Retraining in the Wake of Covid-19
As one of the most experienced providers of distance learning in the UK ,the National Extension College (NEC) has a unique perspective on a particular group of adult learners who are often ignored by policy makers. Since March 2020 when lockdown measures were introduced we have seen a surge in enrolments, mostly for GCSEs and A levels. Many of these students have lost their jobs due to the pandemic and are retraining for careers in areas such as teaching, nursing and midwifery – professions where there is a constant demand for people to fill roles – and need GCSEs or A levels as entry to higher education courses. These are invariably from people who want the flexibility to learn in their own time, at their own pace and at a place of their choosing*. Many have opted for distance learning because this is the only way they can study. Some are using this time to reflect on how they want to shape their lives in the future and lockdown have given the time and opportunity to plan a change of career.
The motivation and commitment to preparing for career change and lifelong learning amongst adults is strong, but the pathways have been eroded, and changes in policy and funding have put up additional barriers for adult learners.
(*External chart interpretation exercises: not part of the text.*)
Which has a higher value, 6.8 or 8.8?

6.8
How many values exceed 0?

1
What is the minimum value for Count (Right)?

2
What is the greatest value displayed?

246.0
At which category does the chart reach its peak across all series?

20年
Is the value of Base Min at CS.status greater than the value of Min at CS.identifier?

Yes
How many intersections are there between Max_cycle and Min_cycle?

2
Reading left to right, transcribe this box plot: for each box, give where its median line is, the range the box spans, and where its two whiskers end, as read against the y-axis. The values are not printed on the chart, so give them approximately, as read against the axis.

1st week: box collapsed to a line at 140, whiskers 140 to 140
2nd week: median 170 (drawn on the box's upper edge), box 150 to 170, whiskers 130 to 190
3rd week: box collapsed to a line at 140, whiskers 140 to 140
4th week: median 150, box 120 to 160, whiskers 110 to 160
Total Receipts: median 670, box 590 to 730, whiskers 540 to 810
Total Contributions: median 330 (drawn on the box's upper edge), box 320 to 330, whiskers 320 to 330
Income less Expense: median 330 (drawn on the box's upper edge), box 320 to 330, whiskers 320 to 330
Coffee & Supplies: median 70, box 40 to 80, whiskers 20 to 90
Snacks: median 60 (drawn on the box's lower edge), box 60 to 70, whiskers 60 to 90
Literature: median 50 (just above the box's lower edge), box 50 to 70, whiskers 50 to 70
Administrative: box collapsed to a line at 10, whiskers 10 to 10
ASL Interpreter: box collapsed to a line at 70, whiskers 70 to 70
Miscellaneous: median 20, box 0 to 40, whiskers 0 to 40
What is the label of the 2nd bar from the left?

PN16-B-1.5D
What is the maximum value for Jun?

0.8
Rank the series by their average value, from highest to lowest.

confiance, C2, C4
Here is an example of the costs to learners of taking an online course with the National Extension College. (Note that NEC is a charity and makes no profits). Course fees are £750 for an A level course and £495 for a GCSE course. This includes all the course materials and expert one-to-one tuition. Students also have to be prepared to pay for exam entry as a private candidate and exam fees can be very expensive, often higher than the course itself. Exam centres (such as schools and colleges) willing to accept private candidates are scarce and each one sets their own fees because it is an open market. The most expensive exam costs are for A level sciences if the student needs to get the practical endorsement which is required for entry to science and medical degrees. For example, the cost of entering for A level Physics with the written papers and the practicals will typically be between £1000-£1500. Add to that the travel and overnight accommodation costs the student will have to pay. A level Chemistry incurs similar additional costs. GCSE and A level subjects that are only assessed through written papers cost between £300-£500 typically. For example, if a student has left school without qualifications and needs three GCSEs and two A levels to be accepted on a nursing degree the exam costs alone will be in the region of £4000. There are other costs as well for special access arrangements, the marking of assessed coursework and the travel and accommodation costs already mentioned.
A Need for Reform
Therefore, it is important that any new policies incorporate the needs of adult learners who are not studying full-time courses offered during the day. For instance, the current examination systems for GCSEs and A levels make it very difficult and costly for adults who are not studying through centres such as schools and colleges to sit exams in a registered centre or have their work assessed by centres.
We have ample proof that the motivation is there but the financial costs of securing the entry level qualifications is a barrier. The best way to kickstart participation would be through introducing individual learning accounts, funded through the national skills fund. Individual learning accounts would put the funding into the hands of learners, giving them choice and agency over their skills development.